Eventually though she moved clear across London to Hackney, a more affordable borough, not lacking in its own history, with lots of brick and grungy facades and non-posh accents. Tracts of Hackney were bombed during WW2; postwar a lot of public (“Council”) Housing went up in guise of urban renewal and filled with a diverse population trickling, maybe pouring, into England from the Empire the sun was setting on, and lots of native British, too, in addition to those for whom Hackney had long been home.

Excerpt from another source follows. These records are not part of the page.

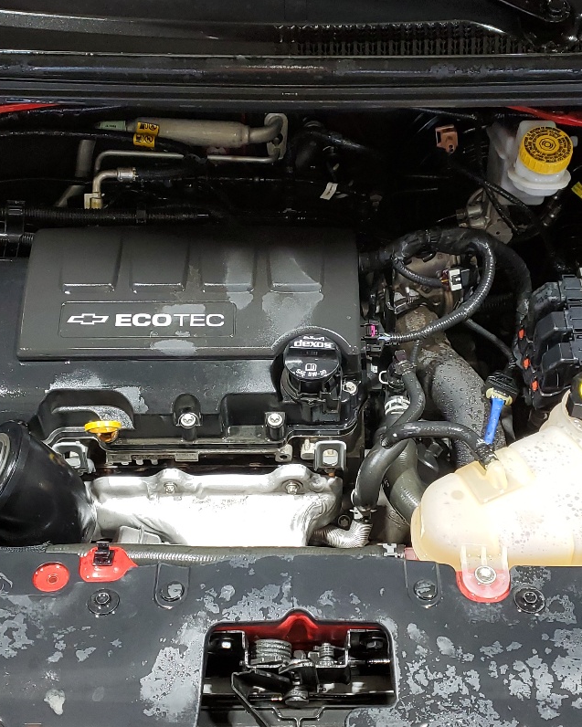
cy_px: 385
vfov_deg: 36.6
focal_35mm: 51
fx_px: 1098
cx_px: 279
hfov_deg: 29.7
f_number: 1.5
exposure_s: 1/60.2
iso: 78
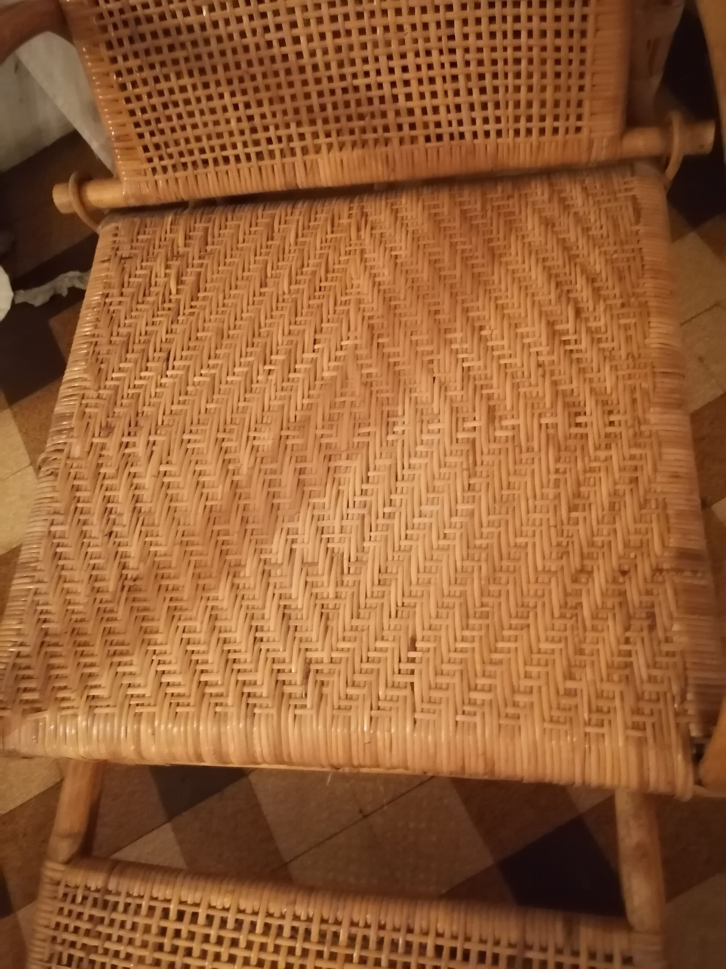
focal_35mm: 27
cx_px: 363
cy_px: 484
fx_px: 755
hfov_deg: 51.4
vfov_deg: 65.3
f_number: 1.8
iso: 3200
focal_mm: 5.3
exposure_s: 1/14.3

Decades later, Hackney is gentrifying, but it’s still diverse, it’s cool. The original tenants are there, many of them, raising families in public housing, whose units can, since Thatcher, now be sold on the open market. A more recent immigration of young people from Europe and elsewhere in the UK and Ireland is moving in. For better or for worse Hackney is gentrifying. There are galleries, bookstores, markets; there’s Regents Canal with locks and boats, its tow path for bikes and jogging. Brexit, which London strongly rejected, may slow the gentrification.

Cafés

There are a variety on campus, not quite one per building, but close. The quality of the espresso counts, but also the clientele. There's one in the main quad near the English department I like, especially in the citrus season because it is in the middle of a citrus orchard: grapefruits, oranges, kumquats. Business School not so good, I mean, the coffee is good, but the customers tend not to be my sort of folks. My preference is for the one outside the main library that satisfies all my criteria. I can sit there for a good long while with my finger in a book and an empty cup, listening to the buzz of conversation around me.

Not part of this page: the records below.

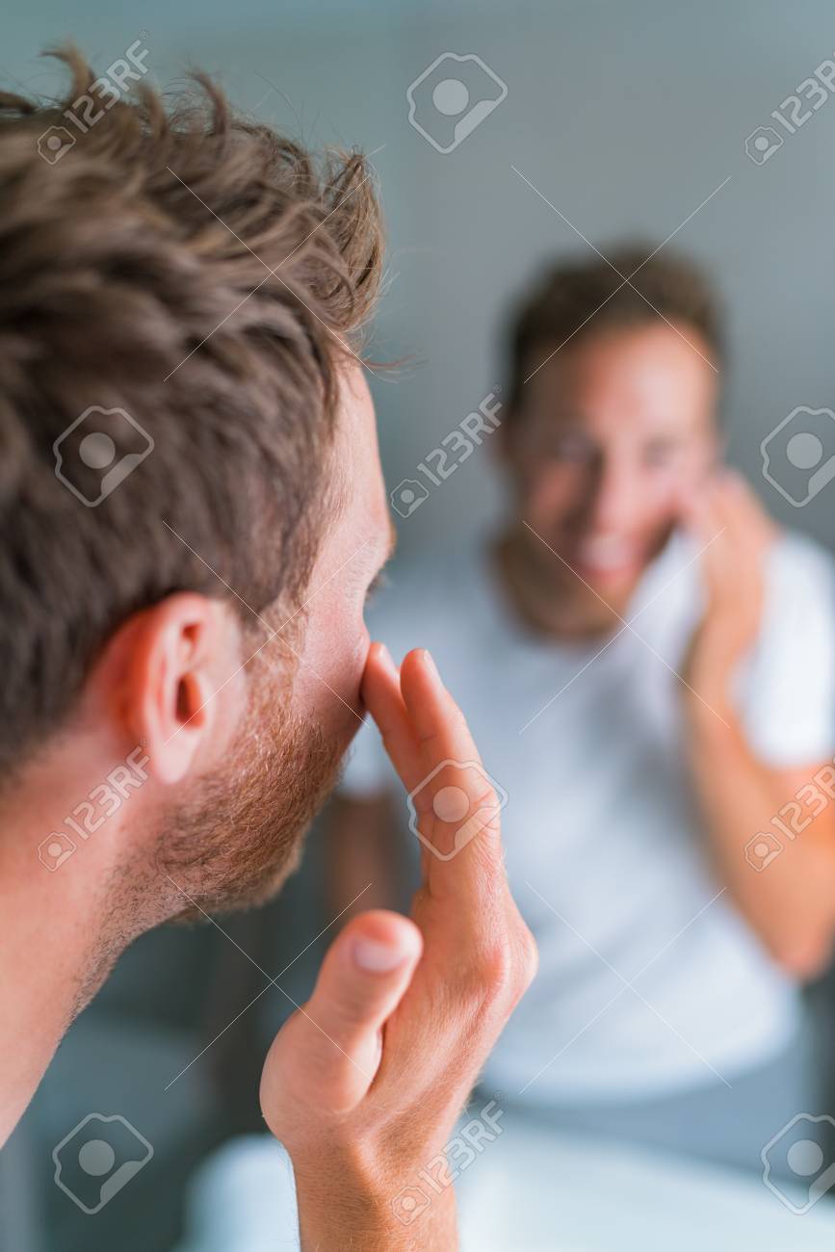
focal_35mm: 35
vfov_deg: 54.4
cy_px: 626
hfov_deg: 37.9
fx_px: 1217
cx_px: 418
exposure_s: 1/250
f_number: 1.7
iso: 400
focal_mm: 35
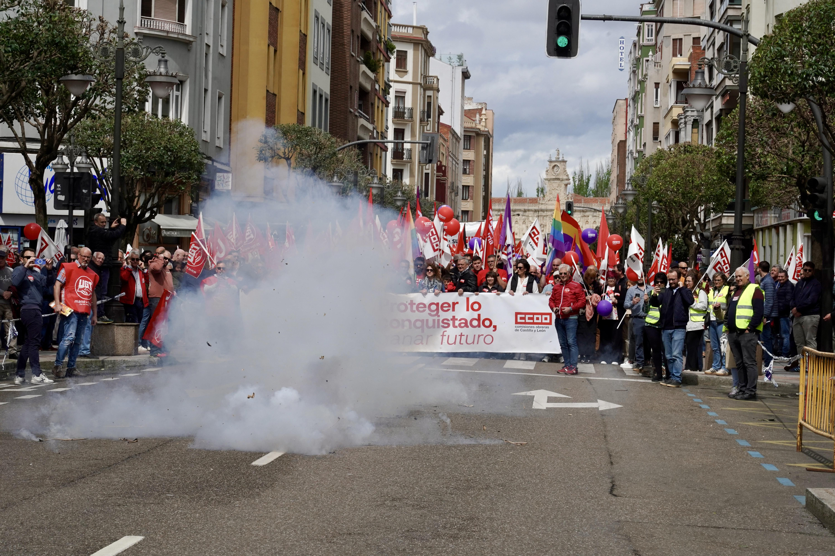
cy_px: 278
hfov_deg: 19.5
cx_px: 418
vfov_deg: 13.0
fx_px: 2435
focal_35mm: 105
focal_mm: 105
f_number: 18
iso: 1000
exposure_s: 1/500
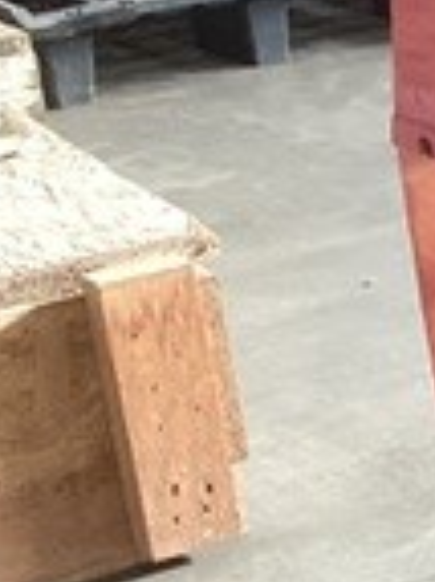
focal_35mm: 139
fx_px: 2332
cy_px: 663
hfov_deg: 9.5
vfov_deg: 13.9
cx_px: 1029
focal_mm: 3.3
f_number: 2.4
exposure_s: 1/60
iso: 160
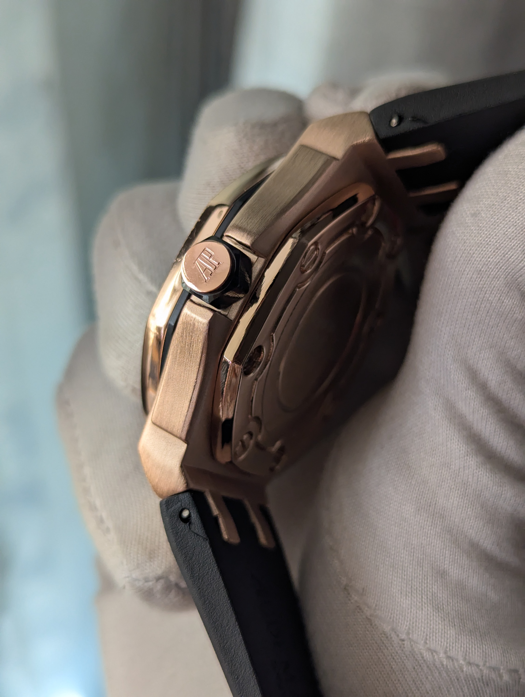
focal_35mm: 48
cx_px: 262
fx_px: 968
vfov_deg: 39.6
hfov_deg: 30.3
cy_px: 348
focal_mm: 6.81
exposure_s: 1/141
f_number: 1.85
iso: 133
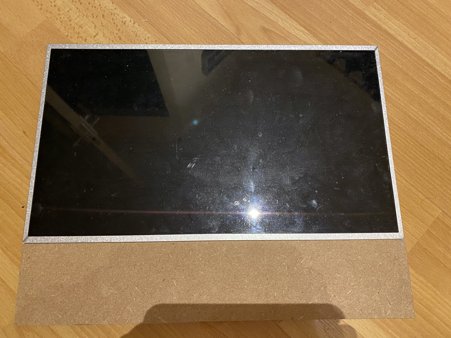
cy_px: 169
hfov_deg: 67.3
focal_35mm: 26
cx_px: 226
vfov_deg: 53.1
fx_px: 339
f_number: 1.8
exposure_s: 1/25
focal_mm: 4.25
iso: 500
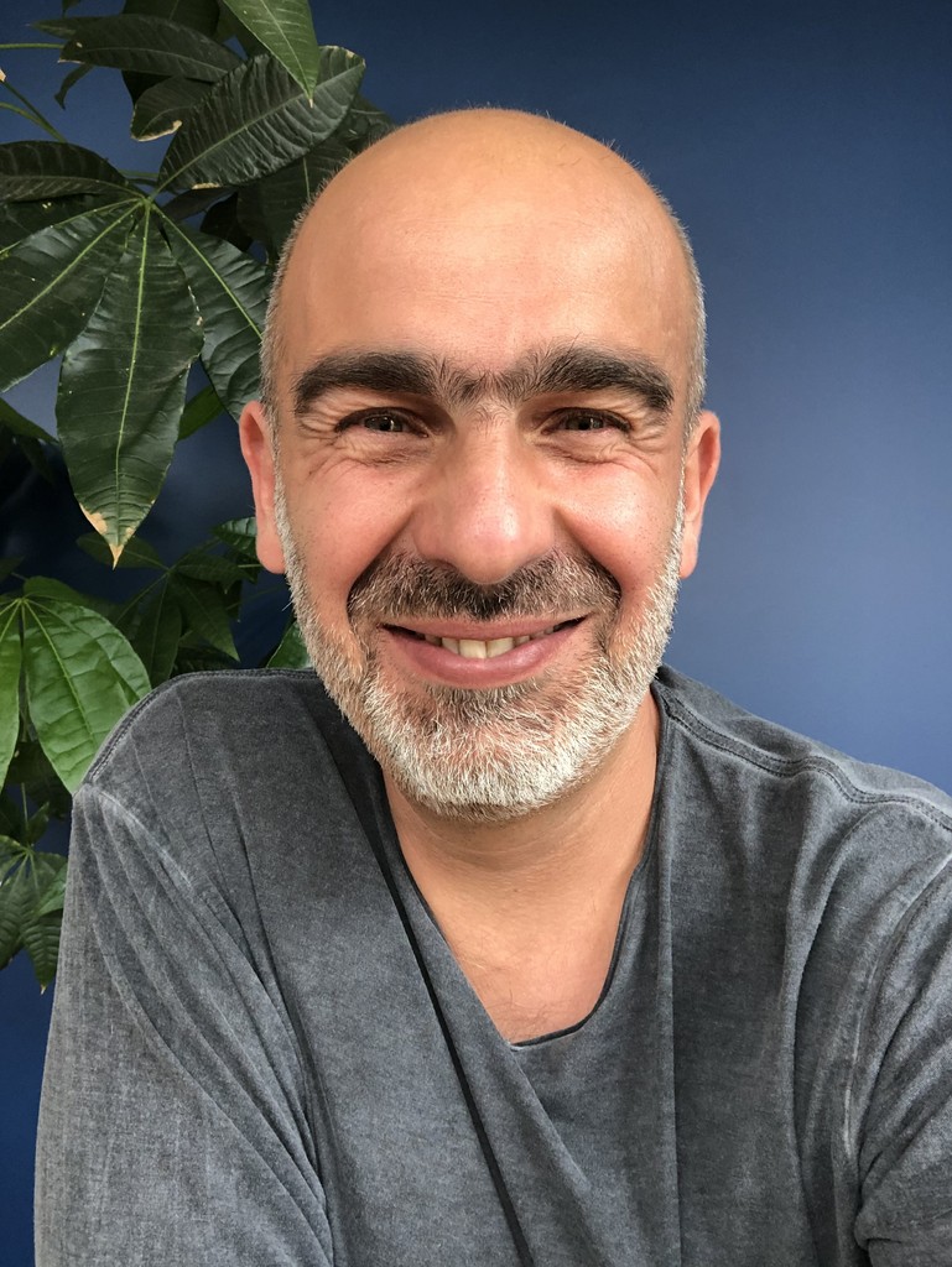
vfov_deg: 56.8
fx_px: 1172
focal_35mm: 32
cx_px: 476
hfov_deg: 44.2
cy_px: 634
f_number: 2.2
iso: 80
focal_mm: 2.87
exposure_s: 1/100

In Paris, the café I am most often tempted by is the Café de la Mairie, on the Place St Sulpice. It is old, run down, grubby, venerable. The waiters are all pre-war. Georges Perec wrote a book about it. It has a quiet upstairs if quiet is what you want and a bustling downstairs and, weather-permitting, a terrace, covered, heated in winter. I like the seats inside the front window. Some sad day someone will buy out the owners, whoever they are, (as happened with the Hotel Récamier across the Place), and turn it into a glossy tourist attraction on the order of Les Deux Magots, but for now, it's authentic.

Corn/Maize

Yesterday at the farm, we pulled the plastic out from around the roots of the strawberries, we made a pot of lavender-rosemary tea (from the herbs) and exchanged our news: Mika's wife is being transferred to Paris and he graduates in a month; Nasser went to China last week...and then we husked corn, pulling the wrapping and corn silk off to expose the red-gold cobs--is it Indian corn? no one seemed to know--soon it will be time to rub the kernels off the cobs. I think this is where I came in, a year ago. Next week there'll be a pizza party, outside, firing up the pizza oven.

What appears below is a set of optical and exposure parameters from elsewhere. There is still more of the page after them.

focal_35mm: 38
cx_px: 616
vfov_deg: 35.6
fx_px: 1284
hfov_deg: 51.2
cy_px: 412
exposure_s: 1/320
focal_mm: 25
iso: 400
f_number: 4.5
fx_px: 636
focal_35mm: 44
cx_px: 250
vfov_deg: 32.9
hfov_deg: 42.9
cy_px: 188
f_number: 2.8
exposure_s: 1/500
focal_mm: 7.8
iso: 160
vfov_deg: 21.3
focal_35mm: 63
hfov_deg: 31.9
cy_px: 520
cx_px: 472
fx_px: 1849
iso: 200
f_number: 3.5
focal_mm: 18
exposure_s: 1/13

And all night I dreamt of husking corn.

Still translating Baudelaire. This morning I revised "La servante au grand coeur," which is #C/100 in the Fleurs du Mal. I think about the poets who were satisfied to publish less and better: Larkin, Bishop, Baudelaire. I have moved gradually away from aspiring to originality to a modest faithfulness. I've consulted some translations that veer from the originals, whether because they wanted to keep the rhymes or because they wanted poems that would be their own poems and have come to respect literalness more. Robert Lowell is the exception, for me, that proves the rule.